I would like to know how to get the result below instead.
a
"Please select a valid option"
1
"you have selected option 1"
any help would be appreciated
You won't get to the "Please enter a valid option" unless an
exception is thrown. You don't show error, but if it doesn't
throw an exception, you'll never get to the catch block.
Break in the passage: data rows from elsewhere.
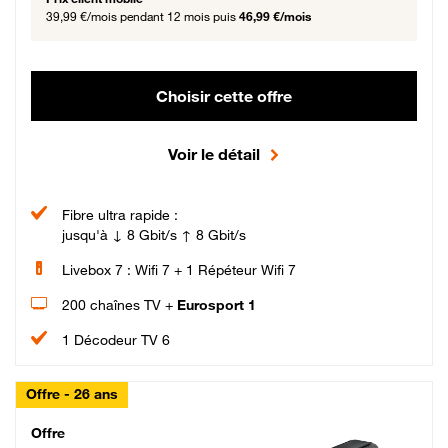
39,99 €/mois
pendant 12 mois puis
46,99 €/mois
Choisir cette offre
Voir le détail
Fibre ultra rapide :
jusqu'à ↓ 8 Gbit/s ↑ 8 Gbit/s
Livebox 7 : Wifi 7 + 1 Répéteur Wifi 7
200 chaînes TV +
Eurosport 1
1 Décodeur TV 6
Offre - 26 ans
Cheat_Code Fibre_18_26
Offre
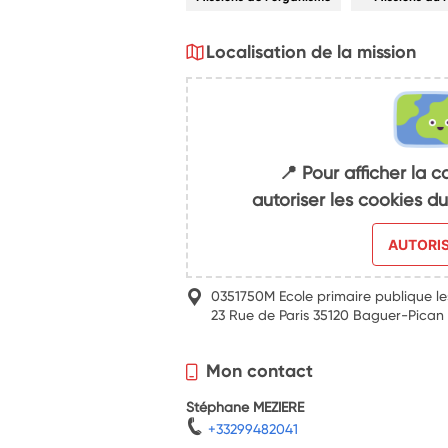
Localisation de la mission
📍 Pour afficher la c
autoriser les cookies 
AUTORI
0351750M Ecole primaire publique les
23 Rue de Paris 35120 Baguer-Pican
Mon contact
Stéphane MEZIERE
+33299482041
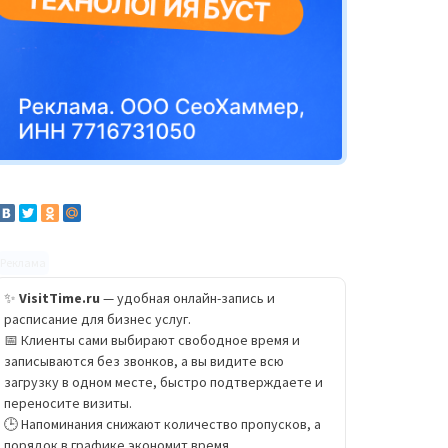
Реклама
✨
VisitTime.ru
— удобная онлайн-запись и
расписание для бизнес услуг.
📅 Клиенты сами выбирают свободное время и
записываются без звонков, а вы видите всю
загрузку в одном месте, быстро подтверждаете и
переносите визиты.
🕒 Напоминания снижают количество пропусков, а
порядок в графике экономит время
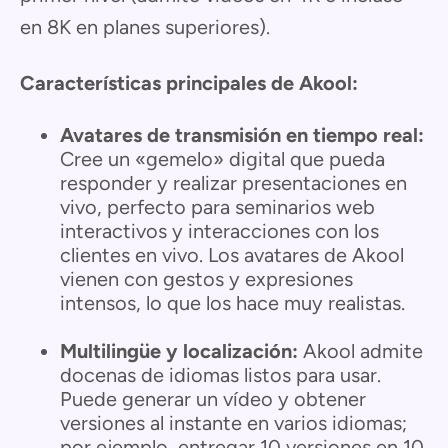
en 8K en planes superiores).
Características principales de Akool:
Avatares de transmisión en tiempo real:
Cree un «gemelo» digital que pueda
responder y realizar presentaciones en
vivo, perfecto para seminarios web
interactivos y interacciones con los
clientes en vivo. Los avatares de Akool
vienen con gestos y expresiones
intensos, lo que los hace muy realistas.
Multilingüe y localización:
Akool admite
docenas de idiomas listos para usar.
Puede generar un vídeo y obtener
versiones al instante en varios idiomas;
por ejemplo, entregar 10 versiones en 10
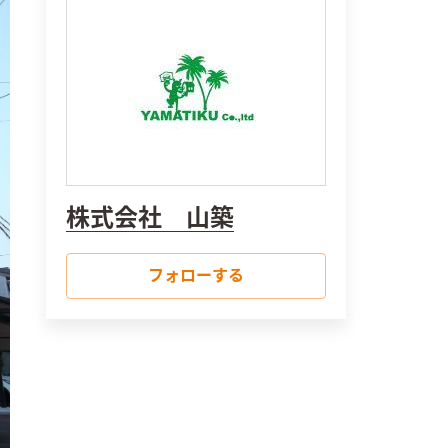
株式会社 山築
フォローする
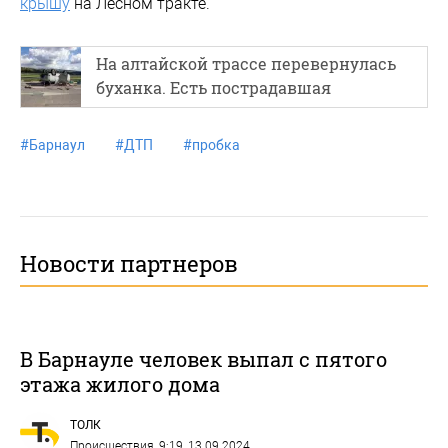
крышу
на Лесном тракте.
На алтайской трассе перевернулась
буханка. Есть пострадавшая
#
Барнаул
#
ДТП
#
пробка
Новости партнеров
В Барнауле человек выпал с пятого
этажа жилого дома
ТОЛК
Происшествия
, 9:19, 13.09.2024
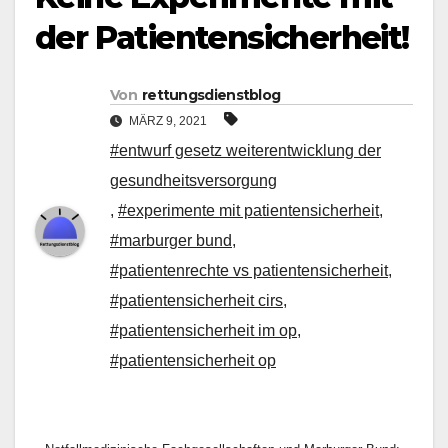
der Patientensicherheit!
Von
rettungsdienstblog
MÄRZ 9, 2021
#entwurf gesetz weiterentwicklung der
gesundheitsversorgung
,
#experimente mit patientensicherheit
,
#marburger bund
,
#patientenrechte vs patientensicherheit
,
#patientensicherheit cirs
,
#patientensicherheit im op
,
#patientensicherheit op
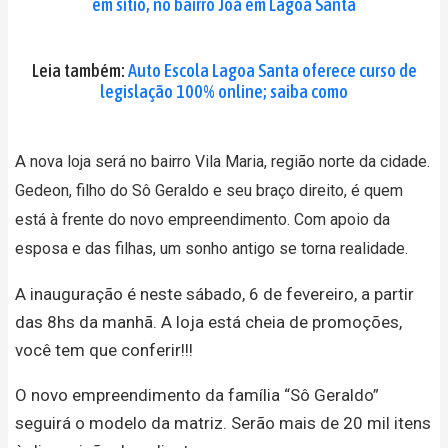
em sítio, no bairro Joá em Lagoa Santa
Leia também:
Auto Escola Lagoa Santa oferece curso de
legislação 100% online; saiba como
A
nova loja será no bairro Vila Maria, região norte da cidade.
Gedeon, filho do Sô Geraldo e seu braço direito, é quem
está à frente do novo empreendimento. Com apoio da
esposa e das filhas, um sonho antigo se torna realidade.
A inauguração é neste sábado, 6 de fevereiro, a partir
das 8hs da manhã. A loja está cheia de promoções,
você tem que conferir!!!
O novo empreendimento da família “Sô Geraldo”
seguirá o modelo da matriz. Serão mais de 20 mil itens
Also, cin >> option almost certainly leaves a new line in the
buffer, which may cause later problems, and whien you enter an
alpha, if option is type int, cin will enter an error
state, which needs to be cleared (and the erronous input
removed). So in the error case (!cin), you need to call
cin.clear(), and in all cases, you probably want to call
cin.ignore( std::numeric_limits<std::streamsize>::max(), '\n'
).
An alternative solution, which avoids most of these problems, is
to read complete lines (using std::getline( std::cin, line )),
and then use std::istringstream to parse the line. This will
leave std::cin in a good state, and ready to input the next
line.
Option is likely of integer type, so cin can't read 'a' into it, so it is ignored.
Is this your case?
You could modify it like this:
char option;
while(invalidOption2 == 0){
try{
cin>>option;
if(!cin){
error("invalid input");
}
if(option<'1' || option>'2'){
error("invalid input");
}
if(option=='1') {
invalidOption2 = 1;
cout<<"option 1 was selected"<<endl;
}
else if(option=='2') {
invalidOption2 = 1;
cout<<"option 2 was selected"<<endl;
}
}
catch(runtime_error& e) {
cerr <<"Please enter a valid option" << endl;
}
}
This should work how you expect it to.
However, construction like this:
char option;
while (cin >> option) {
if ((option == '1') || (option == '2')) {
break;
}
else {
cout << "Please enter 1 or 2." << endl;
}
}
cout << "option " << option " << " was selected" << endl;
Is probably better ^_^
I think this looks a better code (at least for the eyes):
int option;
int invalidOption2 = 0;
while(invalidOption2 == 0)
{
try
{
cin>>option;
switch(option)
{
case 1 :
invalidOption2 = 1;
cout<<"option 1 was selected"<<endl;
break;
case 2 :
invalidOption2 = 1;
cout<<"option 2 was selected"<<endl;
break;
default :
error("invalid input");
}
catch(runtime_error& e)
{
cerr <<"Please enter a valid option" << endl;
}
}
If you still think you have problems with int and char with cin then better use :
option = getchar();
I think calling cin twice may be the issue here, but I'm not certain. Something like this should work well too:
char option[80]; // 80 is the standard terminal line length
bool loop = 1;
while(loop)
{
cin >> option;
if (option[1]=='\n') // testing if string is length 1
{
cout << "Please select a valid input\n";
continue; // if not, display error and try again
};
switch(option[0])
{
case '1': loop=0; break; // add whatever before break
case '2': loop=0; break;
default: cout << "please select a valid input\n"; break;
};
};
cout << "Option "<< option << "was selected\n";
I didn't compile this, but it should be okay.